Monday, May 11, 2009

A Land of Heavy Timber

I read recently in a local history book that the land along the Kankakee River, as it cruves through what is now Kankakee, Bourbonnais, and Bradley, used to be covered with "heavy timber". It made me think of the following Wendell Berry passage, which is taken from The Art of the Commonplace, page 26:

In the centuries before its settlement by white men, among the most characteristic and pleasing features of the floor of this valley, and of the stream banks on its slopes, were the forests and the groves of great beech trees. With their silver bark and their light graceful foliage, turning gold in the fall, they were surely as lovely as any forests that ever grew on earth. I think so because I have seen their diminished descendants, which have returned to stand in the wasted places that we have so quickly misused and given up. But those old forests are all gone. We will never know them as they were.
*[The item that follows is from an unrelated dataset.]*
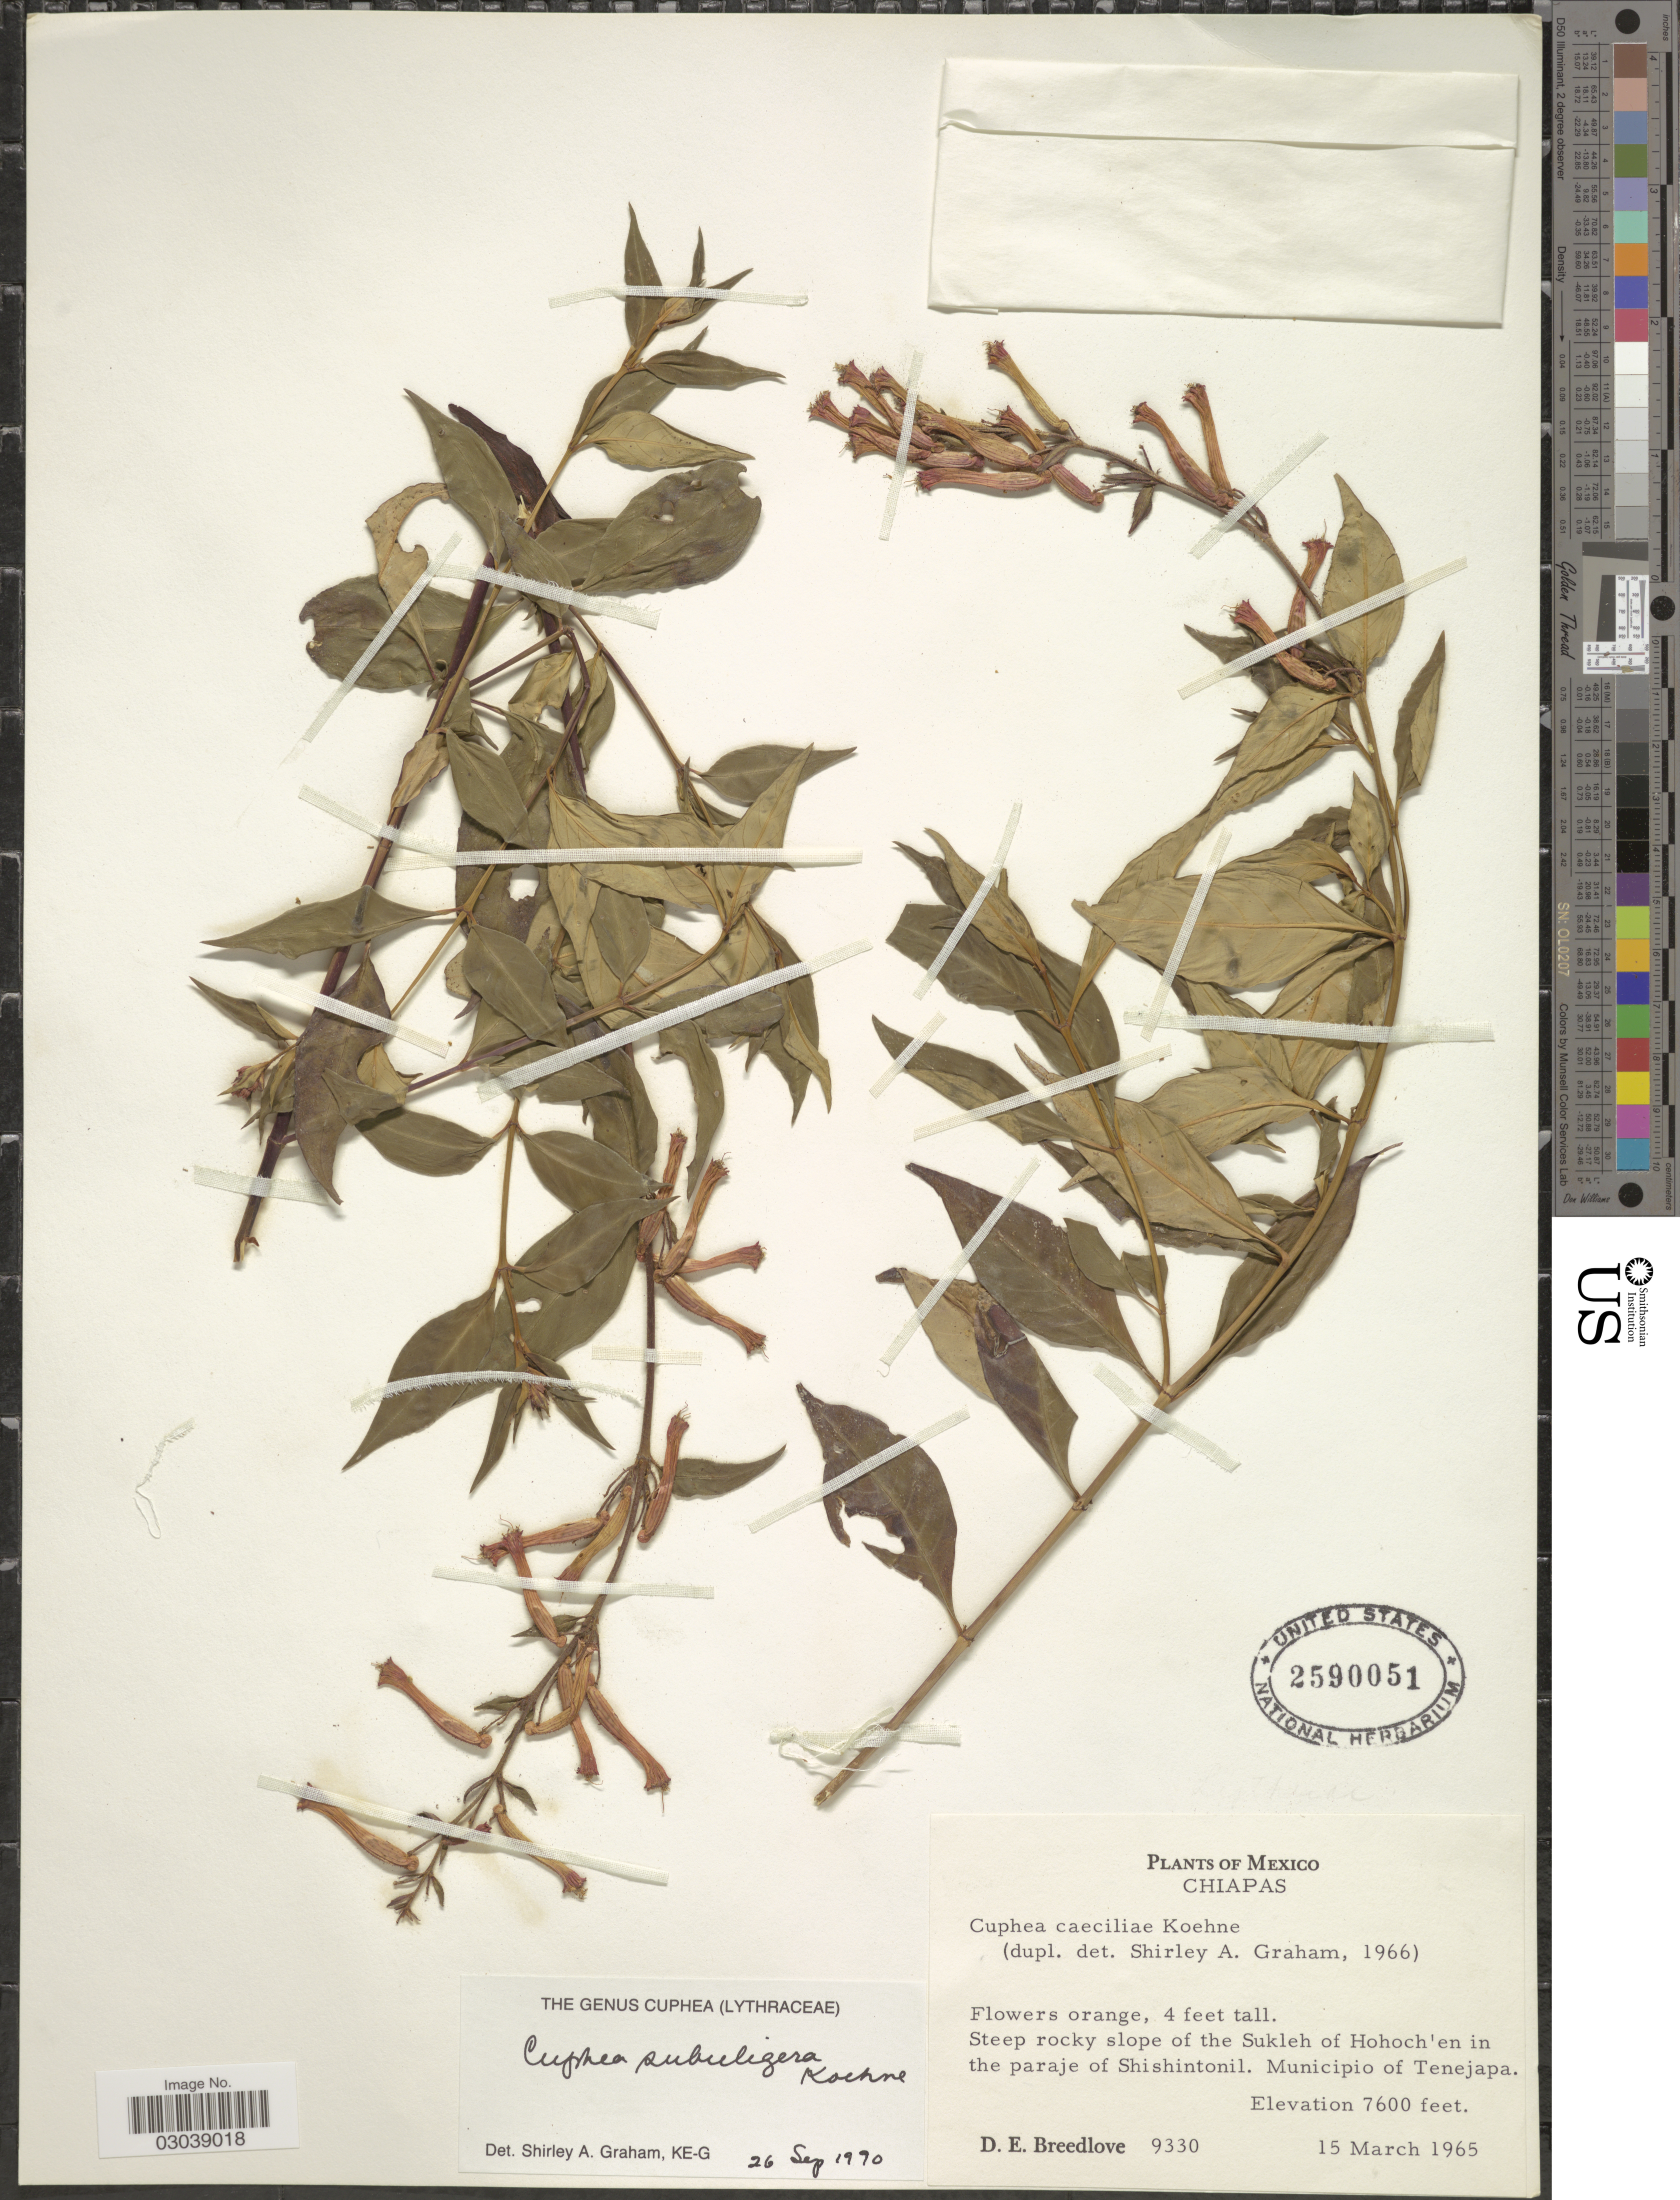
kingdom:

We have driven them beyond the reach of our minds, only a vague hint of their presence returning to haunt us, as though in dreams—a fugitive rumor of the nobility and beauty and abundance of the squandered maidenhood of our world—so that, do what will, we will never quite be satisfied ever again to be here.

I wonder also what bounty my native land displayed in prior ages. Many times I've sat on the banks of the Kankakee and soaked in its simple beauty. I've watched the easy current carry sticks and leaves westward, passing a backdrop of oak and birch trees. In the winter I’ve perched upon a rock and found solace as I looked over the motionless chunks of ice stretching between banks. If I could sit there long enough, I’ve often thought, perhaps the signals of the modern age—the hollow sound of passing cars, the distant blinking light atop a cell phone tower, the rumble of jet planes, the beer cans and candy wrappers poking through the leaves on the ground, the fishermen buzzing past in their boats—maybe these would fade away for just a moment. Then, perhaps, I would be able to see and taste, in a small way, the nobility and maidenhood of the natural order that Berry describes.